In der nordsyrischen Stadt Idlib gab es den bisher wohl schwersten Bruch der geltenden Waffenruhe. Bei russischen Luftangriffen wurden am Montag Dutzende mit der Türkei verbündete Rebellen getötet, wie Aktivisten vor Ort bestätigen. Wie der türkische Präsident Recep Tayyip Erdogan auf diese Luftangriffe reagiert, weiss der in Istanbul lebende Journalist Thomas Seibert.
SRF News: Wie fällt Präsident Erdogans Reaktion auf diese Angriffe aus?
Thomas Seibert: Das ist sehr interessant, denn Erdogan reagiert gar nicht. Normalerweise ist der türkische Präsident ja um kein Wort verlegen. Gerade in den letzten Tagen war er damit beschäftigt, eine anti-europäische Kampagne in der Türkei anzufeuern. Aber zum russischen Angriff in Idlib sagt er nichts. Die regierungsnahe Presse in der Türkei nennt diesen Angriff eine russische Provokation.
Waren die Luftangriffe also eine Provokation der Türkei durch Russland und auch der Versuch Putins, Erdogan in seine Schranken zu weisen?
So wird das allgemein gesehen. Dieser Angriff erfolgte nur einen Tag, nachdem Erdogan ein Mitspracherecht der Türkei im Konflikt um Berg-Karabach verlangt hatte. Erdogan hatte gesagt, die Türkei habe genauso viel Recht, in Karabach mitzureden, wie Russland. Russland lehnt eine türkische Rolle im Kaukasus aber ab.
Es gibt Berichte, wonach die Türkei Kämpfer aus Syrien nach Berg-Karabach schleust, um dort gegen Armenien zu kämpfen.
Und es gibt noch einen zweiten Grund, warum die Russen zugeschlagen haben könnten: Das sind Berichte, wonach die Türkei Kämpfer aus Syrien nach Berg-Karabach schleust, um dort gegen Armenien zu kämpfen. Es gibt nicht bestätigte Gerüchte, dass in diesem Trainingslager, das am Montag angegriffen wurde, syrische Kämpfer für den Einsatz im Kaukasus ausgebildet wurden.
Welche Auswirkungen hat diese Provokation längerfristig auf das Verhältnis zwischen Russland und der Türkei?
Das wird auf jeden Fall für Probleme sorgen zwischen diesen beiden Ländern. Putin und Erdogan arbeiten in Syrien seit Jahren eng zusammen. Sie haben dort ihre Differenzen zum beiderseitigen Nutzen zurückgestellt.
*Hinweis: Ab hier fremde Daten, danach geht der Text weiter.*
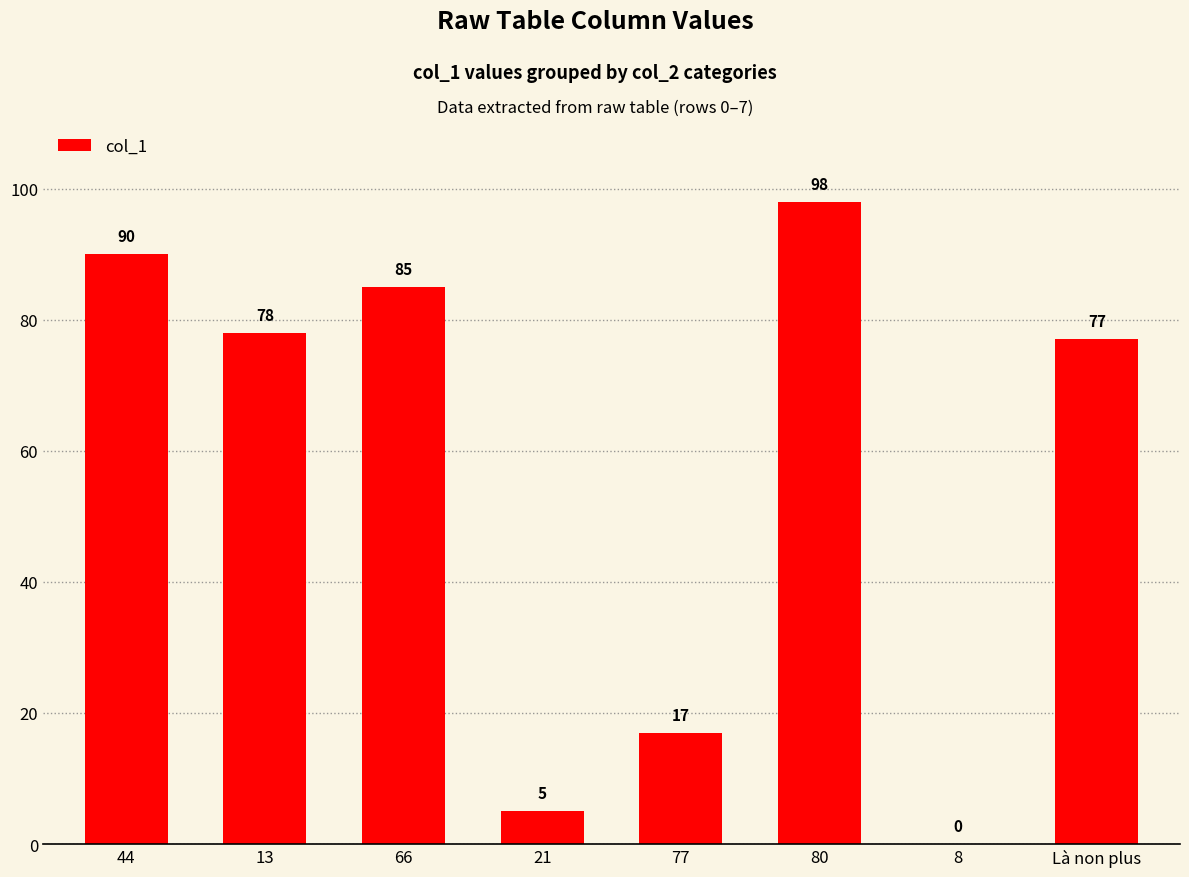

Which has a higher value, 8 or 77?

77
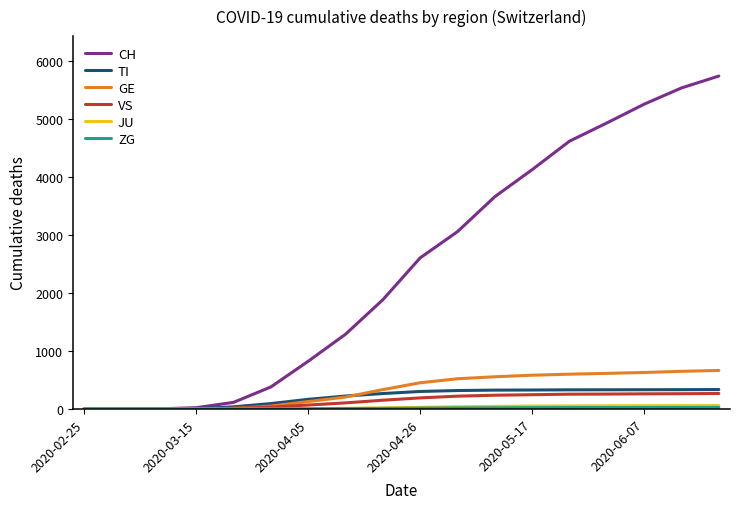

What is the maximum value shown in the chart?

5741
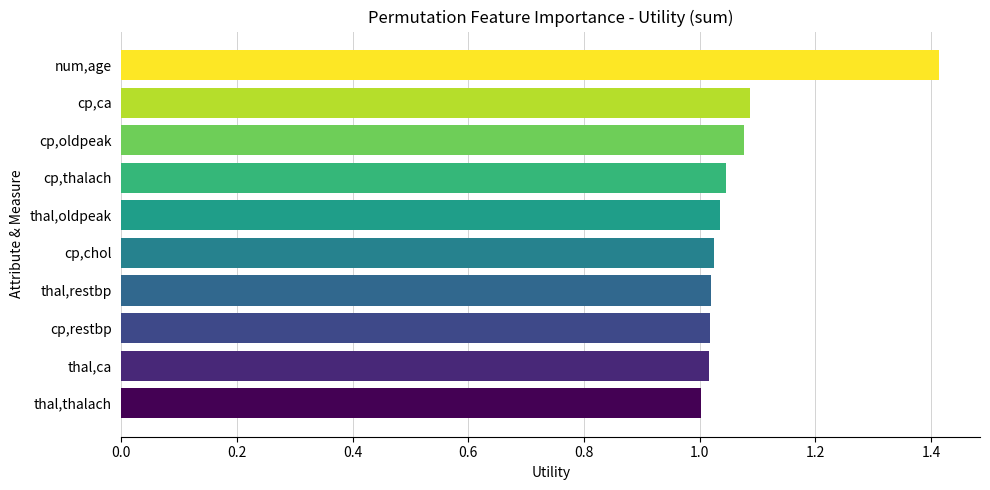

What is the sum of all values?

10.7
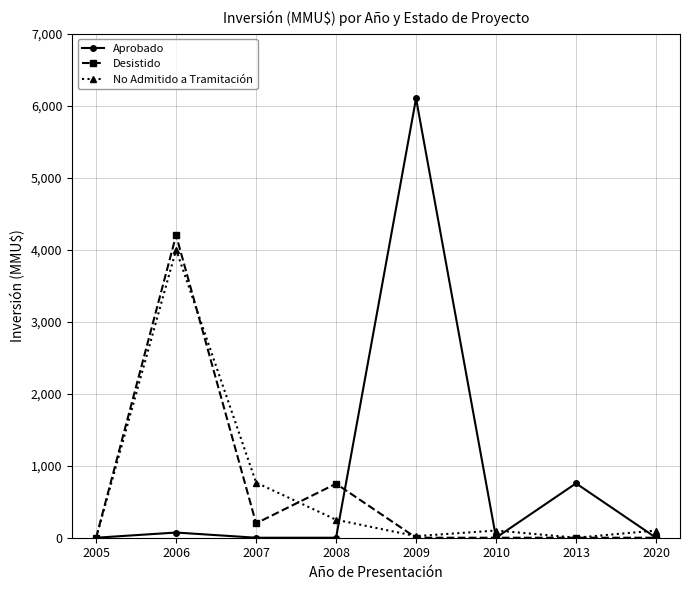

What is the difference between the highest and lowest values at 2006?

4128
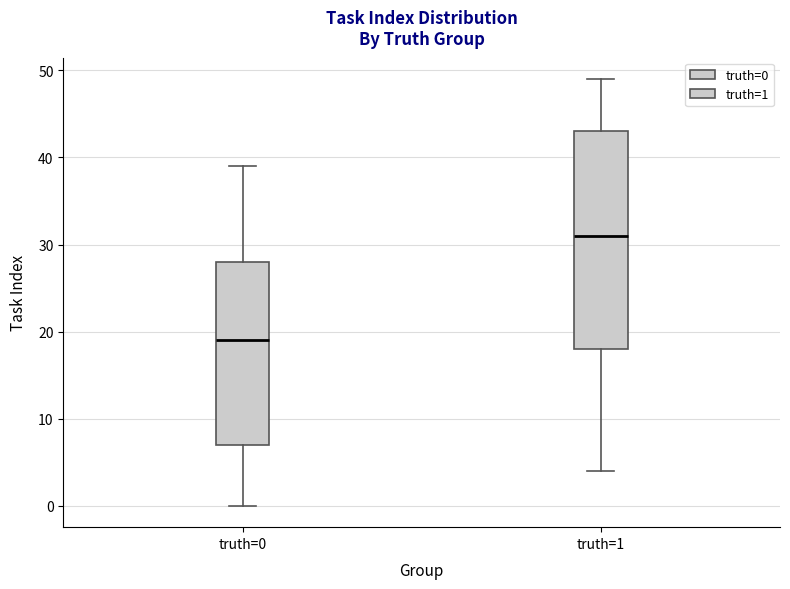

Where does the median line of the box for truth=0 sit on the y-axis? The values are not printed on the chart, so give them approximately, as read against the axis.

19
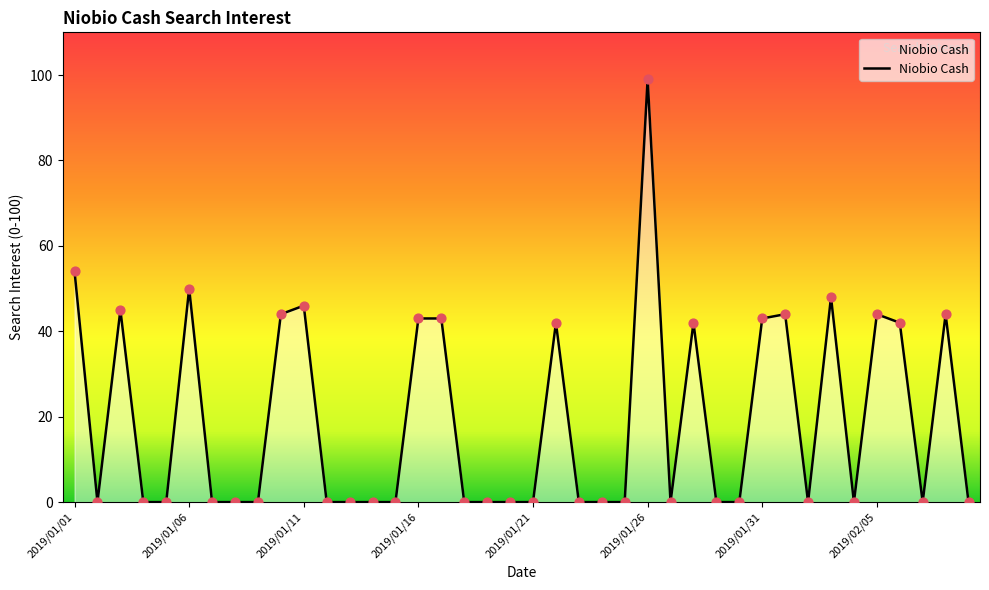

What is the difference between the maximum and minimum values?

99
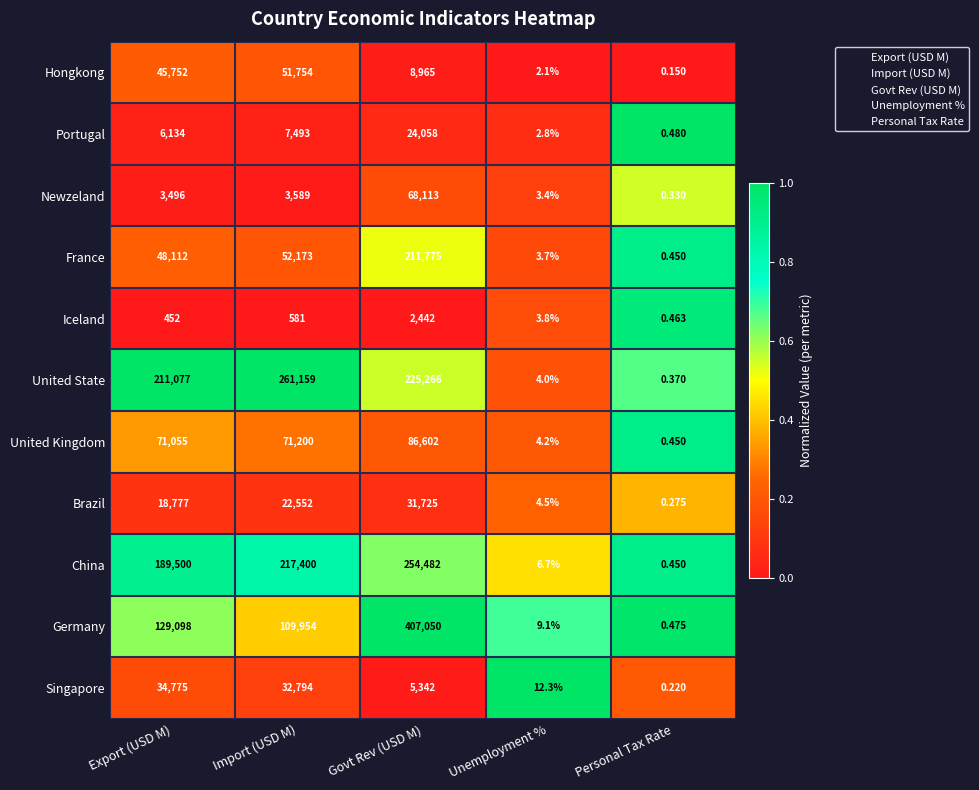

How many series are shown in this chart?

11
Diese Zusammenarbeit kommt oder kam bereits vor der Kaukasus-Krise an ihre Grenzen, weil sich in Idlib jetzt beide Seiten gegenüberstehen.
Das Bündnis zwischen Erdogan und Putin ist also ohnehin unter Druck. Und jetzt? Diese Krise im Kaukasus, verbunden mit dem Luftangriff in Syrien, stellt dieses Bündnis auf eine schwere Probe. Das ist wohl auch der Grund dafür, dass die türkische Regierung offiziell bisher noch überhaupt nicht reagiert hat. Man überlegt sich in Ankara wohl noch eine Linie, wie mit Russland in Zukunft umgegangen werden soll.